====== Material to process
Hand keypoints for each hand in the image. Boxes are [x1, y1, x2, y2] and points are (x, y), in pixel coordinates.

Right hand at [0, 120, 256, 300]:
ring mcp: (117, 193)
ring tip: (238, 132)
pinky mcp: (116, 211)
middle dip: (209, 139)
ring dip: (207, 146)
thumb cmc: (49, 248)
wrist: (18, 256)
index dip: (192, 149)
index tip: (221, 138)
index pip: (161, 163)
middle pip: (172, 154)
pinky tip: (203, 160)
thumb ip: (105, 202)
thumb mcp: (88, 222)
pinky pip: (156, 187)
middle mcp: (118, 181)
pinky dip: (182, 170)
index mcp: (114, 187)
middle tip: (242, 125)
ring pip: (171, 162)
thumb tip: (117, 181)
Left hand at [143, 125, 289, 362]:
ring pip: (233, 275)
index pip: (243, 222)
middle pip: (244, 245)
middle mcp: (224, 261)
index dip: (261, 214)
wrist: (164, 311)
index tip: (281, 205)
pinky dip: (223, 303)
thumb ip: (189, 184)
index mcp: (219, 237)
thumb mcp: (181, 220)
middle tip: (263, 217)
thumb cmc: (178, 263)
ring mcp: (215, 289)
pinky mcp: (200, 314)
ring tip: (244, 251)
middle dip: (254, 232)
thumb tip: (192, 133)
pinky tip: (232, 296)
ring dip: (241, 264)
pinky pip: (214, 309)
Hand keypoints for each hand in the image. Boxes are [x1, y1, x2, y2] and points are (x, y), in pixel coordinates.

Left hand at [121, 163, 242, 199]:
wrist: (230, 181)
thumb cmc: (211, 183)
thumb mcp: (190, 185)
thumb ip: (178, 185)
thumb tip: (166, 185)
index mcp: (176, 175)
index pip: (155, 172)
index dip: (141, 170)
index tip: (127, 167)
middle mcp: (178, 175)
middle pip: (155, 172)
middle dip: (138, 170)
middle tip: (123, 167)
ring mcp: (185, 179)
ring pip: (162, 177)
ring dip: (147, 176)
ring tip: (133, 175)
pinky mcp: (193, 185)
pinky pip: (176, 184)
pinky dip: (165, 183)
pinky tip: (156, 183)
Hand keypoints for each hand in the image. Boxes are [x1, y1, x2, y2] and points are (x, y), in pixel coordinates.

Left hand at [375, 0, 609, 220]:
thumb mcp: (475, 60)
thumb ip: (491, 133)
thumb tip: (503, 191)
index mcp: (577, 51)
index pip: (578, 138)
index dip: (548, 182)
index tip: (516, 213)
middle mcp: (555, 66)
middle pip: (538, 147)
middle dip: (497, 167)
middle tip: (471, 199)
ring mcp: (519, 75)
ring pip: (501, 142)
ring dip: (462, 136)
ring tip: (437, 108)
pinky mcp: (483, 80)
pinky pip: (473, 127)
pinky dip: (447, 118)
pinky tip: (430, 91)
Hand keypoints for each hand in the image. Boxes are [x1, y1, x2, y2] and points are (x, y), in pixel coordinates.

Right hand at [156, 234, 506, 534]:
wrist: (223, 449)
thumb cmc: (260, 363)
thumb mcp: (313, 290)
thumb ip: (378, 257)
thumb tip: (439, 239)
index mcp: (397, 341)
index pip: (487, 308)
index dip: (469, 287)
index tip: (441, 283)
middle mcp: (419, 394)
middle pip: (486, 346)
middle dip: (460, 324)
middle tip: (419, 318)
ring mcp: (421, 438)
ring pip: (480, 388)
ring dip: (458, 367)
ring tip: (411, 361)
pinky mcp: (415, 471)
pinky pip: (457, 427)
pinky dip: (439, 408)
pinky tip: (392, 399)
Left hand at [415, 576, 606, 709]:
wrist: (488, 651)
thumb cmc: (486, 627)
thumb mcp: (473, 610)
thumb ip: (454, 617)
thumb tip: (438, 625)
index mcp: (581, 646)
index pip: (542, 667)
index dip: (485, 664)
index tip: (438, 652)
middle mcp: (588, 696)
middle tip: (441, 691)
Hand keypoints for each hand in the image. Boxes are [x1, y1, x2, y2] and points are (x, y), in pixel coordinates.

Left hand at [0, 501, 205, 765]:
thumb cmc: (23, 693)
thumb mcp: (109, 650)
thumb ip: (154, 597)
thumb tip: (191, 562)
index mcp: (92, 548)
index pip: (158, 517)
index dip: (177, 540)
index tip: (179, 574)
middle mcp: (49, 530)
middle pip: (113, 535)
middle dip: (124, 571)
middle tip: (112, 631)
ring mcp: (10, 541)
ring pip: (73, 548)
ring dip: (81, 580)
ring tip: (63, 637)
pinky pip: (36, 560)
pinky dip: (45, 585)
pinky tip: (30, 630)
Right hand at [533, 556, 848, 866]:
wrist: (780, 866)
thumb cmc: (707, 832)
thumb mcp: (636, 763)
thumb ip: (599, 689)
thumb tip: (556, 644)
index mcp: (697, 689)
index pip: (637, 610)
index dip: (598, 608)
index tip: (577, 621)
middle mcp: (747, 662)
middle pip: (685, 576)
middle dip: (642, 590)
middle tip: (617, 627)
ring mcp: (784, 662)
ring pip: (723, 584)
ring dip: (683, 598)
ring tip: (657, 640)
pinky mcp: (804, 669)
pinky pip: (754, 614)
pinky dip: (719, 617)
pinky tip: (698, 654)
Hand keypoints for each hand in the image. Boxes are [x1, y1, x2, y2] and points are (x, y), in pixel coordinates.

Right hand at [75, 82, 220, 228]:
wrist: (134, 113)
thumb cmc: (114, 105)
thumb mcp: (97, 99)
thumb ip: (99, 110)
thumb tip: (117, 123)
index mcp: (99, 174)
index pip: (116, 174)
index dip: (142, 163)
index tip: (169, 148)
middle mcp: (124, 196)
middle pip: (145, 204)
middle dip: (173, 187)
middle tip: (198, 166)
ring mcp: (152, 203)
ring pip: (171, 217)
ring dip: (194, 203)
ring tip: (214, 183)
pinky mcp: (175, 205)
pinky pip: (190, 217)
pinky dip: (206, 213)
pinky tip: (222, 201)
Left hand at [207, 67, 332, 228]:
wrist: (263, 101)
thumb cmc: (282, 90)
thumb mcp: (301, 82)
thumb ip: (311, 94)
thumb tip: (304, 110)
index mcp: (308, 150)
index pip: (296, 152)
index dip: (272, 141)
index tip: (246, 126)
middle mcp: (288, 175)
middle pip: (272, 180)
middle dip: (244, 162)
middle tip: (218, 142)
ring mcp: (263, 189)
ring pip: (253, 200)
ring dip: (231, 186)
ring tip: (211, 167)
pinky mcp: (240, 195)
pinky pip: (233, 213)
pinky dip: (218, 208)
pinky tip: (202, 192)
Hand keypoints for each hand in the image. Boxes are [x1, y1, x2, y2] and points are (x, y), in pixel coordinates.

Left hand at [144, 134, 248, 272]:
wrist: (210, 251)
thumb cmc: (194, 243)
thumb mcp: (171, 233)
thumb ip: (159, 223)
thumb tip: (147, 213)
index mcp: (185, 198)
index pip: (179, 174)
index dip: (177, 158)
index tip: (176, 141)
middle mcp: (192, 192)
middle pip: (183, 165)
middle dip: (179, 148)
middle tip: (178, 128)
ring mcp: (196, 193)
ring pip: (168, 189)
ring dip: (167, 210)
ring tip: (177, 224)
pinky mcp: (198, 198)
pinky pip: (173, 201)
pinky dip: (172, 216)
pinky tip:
============
### What the task requires
Above are some records; copy exactly the lines from the one with "thumb mcp: (190, 185)" through the one with "ring pip: (501, 142)", both included, and no others.

### Output below
thumb mcp: (190, 185)
thumb ip: (178, 185)
thumb tip: (166, 185)
index mcp: (176, 175)
index pip: (155, 172)
index dip: (141, 170)
index tip: (127, 167)
middle mcp: (178, 175)
middle pip: (155, 172)
middle dip: (138, 170)
middle tip: (123, 167)
ring mcp: (185, 179)
ring pip: (162, 177)
ring dip: (147, 176)
ring tip: (133, 175)
pinky mcp: (193, 185)
pinky pip: (176, 184)
pinky dip: (165, 183)
pinky tip: (156, 183)
Hand keypoints for each hand in the image. Boxes are [x1, y1, x2, y2] and points are (x, y), in pixel coordinates.

Left hand at [375, 0, 609, 220]:
thumb mcp: (475, 60)
thumb ip: (491, 133)
thumb tip: (503, 191)
index mcp: (577, 51)
index pip: (578, 138)
index dip: (548, 182)
index tip: (516, 213)
middle mcp: (555, 66)
middle pip: (538, 147)
middle dip: (497, 167)
middle tip: (471, 199)
ring mcp: (519, 75)
ring pip: (501, 142)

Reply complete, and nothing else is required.